Да нет, почему? — Федор Хренов чуть приподнял голову, и руки его, сноровисто ломавшие хворост, чуть замедлили работу. — Радуюсь, конешно. Надоела война эта хуже… довольно-таки порядочно, короче. Нутро поет, что уцелел вроде. А головой понимаю, — зря радуюсь. Тут немец в тебя стреляет, — ты в него, оно и ничего, по-честному. А там тебя бригадир в три погибели гнет, а ты и пикнуть не моги… Домой приеду — так жена, поди, в старуху превратилась, тело жидкое, и глядеть не захочешь, все, опять-таки, поломано. А главное винтовки нет. Ни стрельнуть кого, ни слова поперек сказать, ни уехать куда.
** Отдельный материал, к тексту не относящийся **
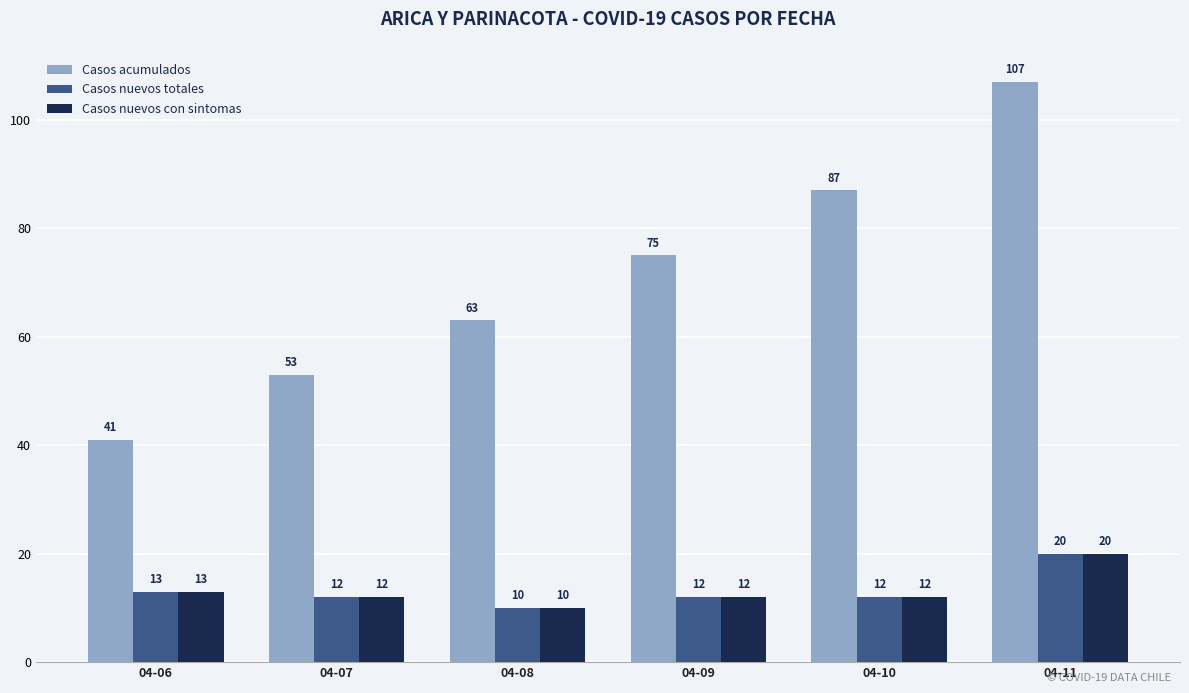

True or false: Casos acumulados has a value of 87 at 04-10.

True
Вот помяни мое слово, — которые из деревень, только и будут, что самогонку жрать. Зальются ею. От общей безнадежности жизни. Это когда и так все кругом хреново, и, главное, ничего хорошего и ждать-то нечего. Не-е, я попрошусь на службе меня оставить. В Германии за немцем приглядывать, чтоб не озоровал. У меня-то не забалуют.
— И-и… Да с какой радости тебя-то в погонялы поставят, Федь? Чай, почище найдутся. Офицерье, грамотеи культурныи, сынки начальнические.
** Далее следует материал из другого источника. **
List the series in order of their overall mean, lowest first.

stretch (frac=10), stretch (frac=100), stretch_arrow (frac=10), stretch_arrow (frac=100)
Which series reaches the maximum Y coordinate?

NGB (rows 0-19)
— А — увидишь. Как я сказал, так и будет. А все почему? А потому, Пыхов, что власть у нас не барская какая-нибудь, не буржуйская. Она у нас рабоче-крестьянская, плоть от плоти, значит, кровь от крови трудового народа. Поэтому хрен ты ее обманешь. Она все про нас наскрозь знает, потому как знает себя. И как тебя, Пыхов, в два слова раком поставить, чтоб только пахал да помалкивал. И кого приставить, чтоб за такими вот приглядывать. Не за тем, чтоб не озорничал. Не. Чтоб пил только до полусмерти, а не вовсе вусмерть. Чтобы, значит, и дальше было с кого три шкуры-то драть…
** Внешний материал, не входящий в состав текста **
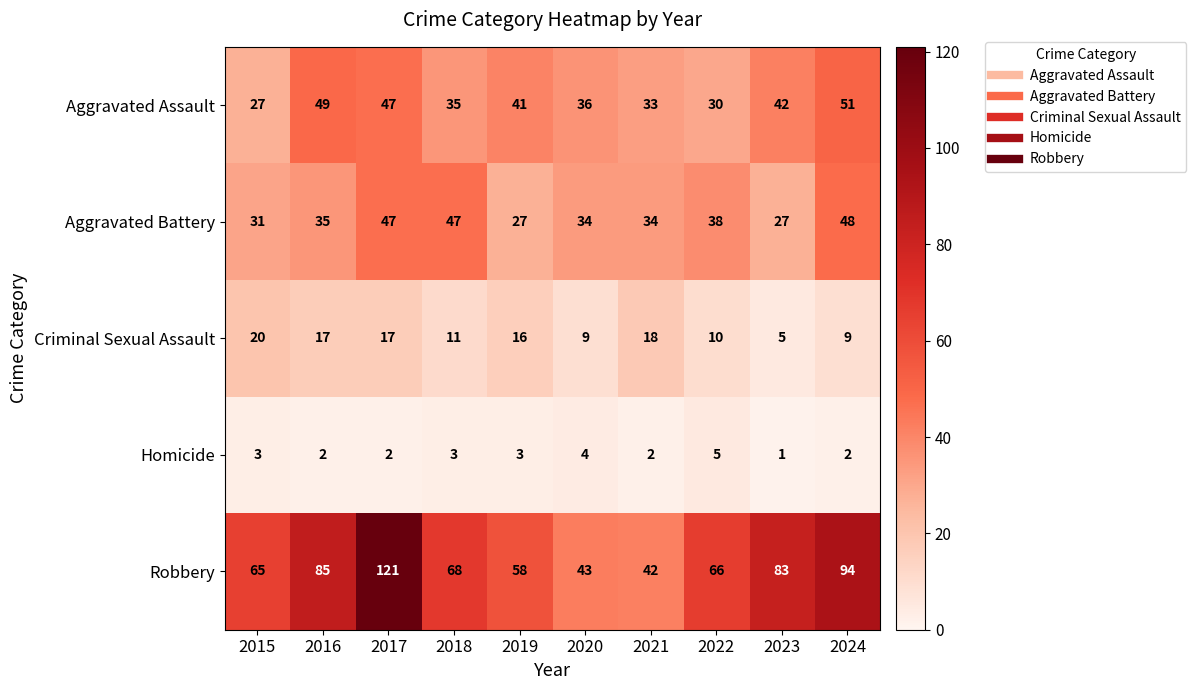

Which category has the highest value in the Aggravated Battery series?

2024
Низкорослый, корявый Пыхов встал, медленно разогнулся, и с мертвым, ничего не выражающим лицом придвинулся к Федору. Никогда, ни к одному обидчику в детстве, ни к одному фашисту, ни к самому Гитлеру он не испытывал такой ненависти. Ослепительной, не дающей даже подумать о последствиях. Потому что никому еще не удавалось так ловко зацепить его за живое. Так только свой может, который плоть от плоти. Когда движутся так, неторопливое вроде бы движение не привлекает внимания, остается невидимым. И Федор, обычно по-волчьи сторожкий, не заметил, как блаженный соратничек подобрался к нему слишком близко. Будь градус его бешенства только малость меньше, он взялся бы за сточенную «финку», которой два года щепил лучину, кромсал хлеб и вскрывал банки с американской тушенкой. А так он только страшно, с непонятно откуда взявшейся силой, которой он и сам-то за собой не знал, ударил сидящего на корточках Хренова в скулу. А потом с рычанием вцепился ему в горло мертвой хваткой.